Un sondage doit toujours être analysé avec grande précaution mais celui-ci est sans appel. D’après une étude réalisée par Associated Press and Norc Center au mois d’août dernier, trois quarts des personnes interrogées jugent Joe Biden trop vieux pour exercer ses fonctions. Et il faut admettre que les faits ne peuvent pas donner tort aux sondés. Depuis plusieurs mois, le président démocrate semble affaibli à chaque prise parole et il n’est pas rare de le voir chuter en public et commettre des gaffes comme en juillet 2022 où il déclarait être atteint d’un cancer « comme des millions d’Américains ». La Maison-Blanche avait été obligée de rectifier le tir. Autant de signes qui contribuent à la chute du taux d’approbation de Joe Biden. D’après l’agrégateur de sondages de CNN, l’actuel Président n’obtient que 38% d’opinions favorables contre 59% pour ses concurrents.

Ce climat n’inspire pas la confiance dans le camp démocrate et en particulier au sein l’électorat jeune.
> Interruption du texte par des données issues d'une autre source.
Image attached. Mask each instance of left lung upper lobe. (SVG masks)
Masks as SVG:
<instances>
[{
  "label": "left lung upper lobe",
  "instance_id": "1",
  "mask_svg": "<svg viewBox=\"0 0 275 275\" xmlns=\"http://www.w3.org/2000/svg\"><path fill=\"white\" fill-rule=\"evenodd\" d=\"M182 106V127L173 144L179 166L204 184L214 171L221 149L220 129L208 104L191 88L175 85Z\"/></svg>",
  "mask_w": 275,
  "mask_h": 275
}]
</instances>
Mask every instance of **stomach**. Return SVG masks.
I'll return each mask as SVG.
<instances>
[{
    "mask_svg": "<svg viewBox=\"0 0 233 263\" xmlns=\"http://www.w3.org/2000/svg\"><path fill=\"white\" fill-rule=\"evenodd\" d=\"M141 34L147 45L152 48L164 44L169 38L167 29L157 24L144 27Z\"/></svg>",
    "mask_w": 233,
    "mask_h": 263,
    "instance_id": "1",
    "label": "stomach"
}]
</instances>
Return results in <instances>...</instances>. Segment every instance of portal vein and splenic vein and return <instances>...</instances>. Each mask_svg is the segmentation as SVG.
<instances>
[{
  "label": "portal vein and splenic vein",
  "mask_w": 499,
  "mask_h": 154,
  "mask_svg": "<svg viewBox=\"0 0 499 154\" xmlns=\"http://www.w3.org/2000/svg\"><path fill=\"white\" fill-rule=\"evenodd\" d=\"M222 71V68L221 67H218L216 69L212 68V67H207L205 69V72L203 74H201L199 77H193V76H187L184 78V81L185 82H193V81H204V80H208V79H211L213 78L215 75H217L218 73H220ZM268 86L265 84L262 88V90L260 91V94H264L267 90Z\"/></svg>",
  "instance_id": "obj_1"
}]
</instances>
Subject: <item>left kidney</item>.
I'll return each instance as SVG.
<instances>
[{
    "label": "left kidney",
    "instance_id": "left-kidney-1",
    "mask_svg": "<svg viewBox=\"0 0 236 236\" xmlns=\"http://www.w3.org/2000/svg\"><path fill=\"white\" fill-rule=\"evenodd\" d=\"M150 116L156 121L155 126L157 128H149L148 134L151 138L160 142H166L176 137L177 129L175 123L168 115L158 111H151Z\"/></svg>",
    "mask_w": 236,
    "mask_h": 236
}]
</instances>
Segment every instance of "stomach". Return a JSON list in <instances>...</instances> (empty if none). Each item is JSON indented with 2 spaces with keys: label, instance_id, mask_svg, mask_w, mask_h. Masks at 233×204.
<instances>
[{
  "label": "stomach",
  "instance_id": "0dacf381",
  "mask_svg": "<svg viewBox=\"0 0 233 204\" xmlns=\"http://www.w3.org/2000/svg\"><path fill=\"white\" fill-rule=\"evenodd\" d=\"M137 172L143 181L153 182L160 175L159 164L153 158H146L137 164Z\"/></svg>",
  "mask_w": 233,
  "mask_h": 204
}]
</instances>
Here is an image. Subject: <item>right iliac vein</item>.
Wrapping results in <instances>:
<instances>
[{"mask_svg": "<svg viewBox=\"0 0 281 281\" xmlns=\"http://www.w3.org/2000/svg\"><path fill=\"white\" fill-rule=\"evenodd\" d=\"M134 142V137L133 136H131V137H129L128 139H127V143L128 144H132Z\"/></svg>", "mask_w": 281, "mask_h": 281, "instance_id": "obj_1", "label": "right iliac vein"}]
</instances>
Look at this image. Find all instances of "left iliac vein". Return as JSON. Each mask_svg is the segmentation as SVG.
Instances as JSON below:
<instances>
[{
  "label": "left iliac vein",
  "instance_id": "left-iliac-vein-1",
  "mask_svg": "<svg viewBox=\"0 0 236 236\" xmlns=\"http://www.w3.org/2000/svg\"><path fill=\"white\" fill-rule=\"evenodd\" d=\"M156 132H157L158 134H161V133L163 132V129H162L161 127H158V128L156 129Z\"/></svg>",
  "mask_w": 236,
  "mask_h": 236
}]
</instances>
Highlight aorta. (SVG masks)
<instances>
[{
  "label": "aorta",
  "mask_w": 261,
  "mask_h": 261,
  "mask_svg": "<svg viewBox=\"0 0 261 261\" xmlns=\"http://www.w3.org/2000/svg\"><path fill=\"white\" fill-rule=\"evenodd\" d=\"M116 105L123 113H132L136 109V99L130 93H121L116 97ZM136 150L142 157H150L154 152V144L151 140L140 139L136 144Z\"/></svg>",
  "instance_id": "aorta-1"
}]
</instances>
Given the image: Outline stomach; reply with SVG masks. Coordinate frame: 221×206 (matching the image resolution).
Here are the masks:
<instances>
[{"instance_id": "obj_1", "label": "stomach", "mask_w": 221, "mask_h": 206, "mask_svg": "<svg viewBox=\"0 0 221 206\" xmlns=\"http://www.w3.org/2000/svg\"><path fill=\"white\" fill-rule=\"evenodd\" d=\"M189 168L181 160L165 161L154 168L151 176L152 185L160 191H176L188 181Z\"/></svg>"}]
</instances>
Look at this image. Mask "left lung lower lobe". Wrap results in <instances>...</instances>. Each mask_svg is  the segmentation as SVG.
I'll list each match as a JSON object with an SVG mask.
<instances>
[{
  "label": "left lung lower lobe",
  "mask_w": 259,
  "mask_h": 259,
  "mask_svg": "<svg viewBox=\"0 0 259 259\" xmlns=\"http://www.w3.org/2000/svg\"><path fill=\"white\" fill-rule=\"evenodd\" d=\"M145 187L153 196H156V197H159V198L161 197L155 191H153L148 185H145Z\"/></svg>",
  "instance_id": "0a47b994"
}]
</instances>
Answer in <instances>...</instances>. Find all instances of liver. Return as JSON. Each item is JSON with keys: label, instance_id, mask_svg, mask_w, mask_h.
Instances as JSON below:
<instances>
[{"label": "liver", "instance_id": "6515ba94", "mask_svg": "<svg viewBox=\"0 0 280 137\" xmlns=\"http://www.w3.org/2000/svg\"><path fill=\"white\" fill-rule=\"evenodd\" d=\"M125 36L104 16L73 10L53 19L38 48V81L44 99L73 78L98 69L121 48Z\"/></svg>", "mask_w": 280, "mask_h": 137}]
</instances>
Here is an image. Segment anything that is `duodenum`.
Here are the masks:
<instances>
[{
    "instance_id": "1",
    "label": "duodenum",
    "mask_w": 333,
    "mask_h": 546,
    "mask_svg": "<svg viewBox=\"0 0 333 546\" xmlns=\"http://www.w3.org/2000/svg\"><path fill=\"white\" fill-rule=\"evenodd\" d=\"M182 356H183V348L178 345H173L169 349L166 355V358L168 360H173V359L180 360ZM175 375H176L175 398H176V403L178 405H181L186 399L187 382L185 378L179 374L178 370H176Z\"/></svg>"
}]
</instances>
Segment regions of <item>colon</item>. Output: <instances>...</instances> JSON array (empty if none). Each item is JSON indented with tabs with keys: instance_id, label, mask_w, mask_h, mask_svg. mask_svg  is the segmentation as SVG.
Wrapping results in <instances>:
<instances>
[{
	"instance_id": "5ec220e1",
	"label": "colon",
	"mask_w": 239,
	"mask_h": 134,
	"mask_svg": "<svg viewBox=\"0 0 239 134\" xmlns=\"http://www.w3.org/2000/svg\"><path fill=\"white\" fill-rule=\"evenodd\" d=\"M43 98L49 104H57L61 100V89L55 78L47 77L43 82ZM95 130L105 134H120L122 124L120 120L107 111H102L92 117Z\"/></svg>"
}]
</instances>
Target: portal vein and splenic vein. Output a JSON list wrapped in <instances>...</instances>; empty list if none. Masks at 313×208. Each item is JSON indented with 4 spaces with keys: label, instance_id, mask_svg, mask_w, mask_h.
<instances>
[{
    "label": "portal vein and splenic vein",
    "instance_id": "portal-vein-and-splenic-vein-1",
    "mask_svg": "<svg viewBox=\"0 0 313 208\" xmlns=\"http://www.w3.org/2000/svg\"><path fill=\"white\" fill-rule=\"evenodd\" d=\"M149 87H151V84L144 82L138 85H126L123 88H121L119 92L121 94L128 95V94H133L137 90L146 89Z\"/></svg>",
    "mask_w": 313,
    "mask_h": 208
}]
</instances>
Chuck Burger est membre de longue date du parti démocrate à Washington, DC. Il m’a confié son désarroi et son scepticisme quant à la capacité du Président sortant à rallier la jeunesse : « Les plus jeunes sont souvent difficiles à mobiliser en général et encore plus pour Joe Biden qui est juste un vieillard à leurs yeux. ». Cet état d’esprit contraste fortement avec les grandes heures du parti démocrate en 2008 se rappelle Chuck Burger : « Sous Barack Obama c’était différent parce qu’il était jeune, il était noir, il était professionnel et il incarnait l’espoir de changement de toute une génération. C’était un peu comme une rock star si vous voulez ». Le profil peu enthousiasmant d’un Président octogénaire pourrait donc affecter soutien des plus jeunes, malgré la présence de l’épouvantail Trump.

Des sondages très défavorables au Président sortant

Une étude de Sienna/New York Times, parue à la mi-novembre, a fait pâlir plus d’un démocrate. D’après cette enquête du quotidien new-yorkais, Joe Biden serait distancé par Donald Trump dans la plupart des États clés comme la Georgie ou l’Arizona. Et l’écart est encore plus grand avec un autre candidat républicain. Autre mauvaise nouvelle : l’écart chez les 18–29 ans se réduit considérablement en faveur de l’ancien président républicain (Donald Trump obtiendrait 44% du vote contre 50% seulement pour son adversaire dans cette classe d’âge). Ces chiffres inquiétants posent questions quant à la capacité de Joe Biden à mener son camp à la victoire, à moins d’un an du scrutin.

Donald Trump met la pression sur Joe Biden dans les sondages. AFP : JIM WATSON, Morry GASH

Le locataire de la Maison-Blanche n’a pas tardé à réagir. Le 5 décembre dernier, il laissait entendre que si Trump n’avait pas été candidat, il ne se serait peut-être pas présenté lui aussi. Pour Chuck Burger, c’est symptomatique du manque de confiance qui agite le camp démocrate : « Joe Biden apparaît comme un candidat qui se présente juste parce que Trump se présente. Ça n’inspire pas vraiment confiance ». En d’autres termes, le principal argument de campagne du natif de Scranton, PA s’appelle Donald Trump et la terreur qu’inspire son retour à Washington. Cependant, ce dernier n’est plus un repoussoir mobilisateur comme il y a trois ans. Pour Chuck Burger, l’explication est simple : « C’est plus facile de mobiliser les jeunes électeurs en leur disant de voter pour quelqu’un plutôt que de voter contre quelqu’un. Si vous prenez Bernie Sanders, tous les jeunes au parti l’adoraient parce qu’ils avaient envie de voter pour lui. On ne peut pas en dire autant de Biden ». Cette abstention pourrait faire très mal au candidat démocrate. Lors de la dernière course à la présidence, le soutien massif des jeunes avait été un ingrédient clé de sa victoire.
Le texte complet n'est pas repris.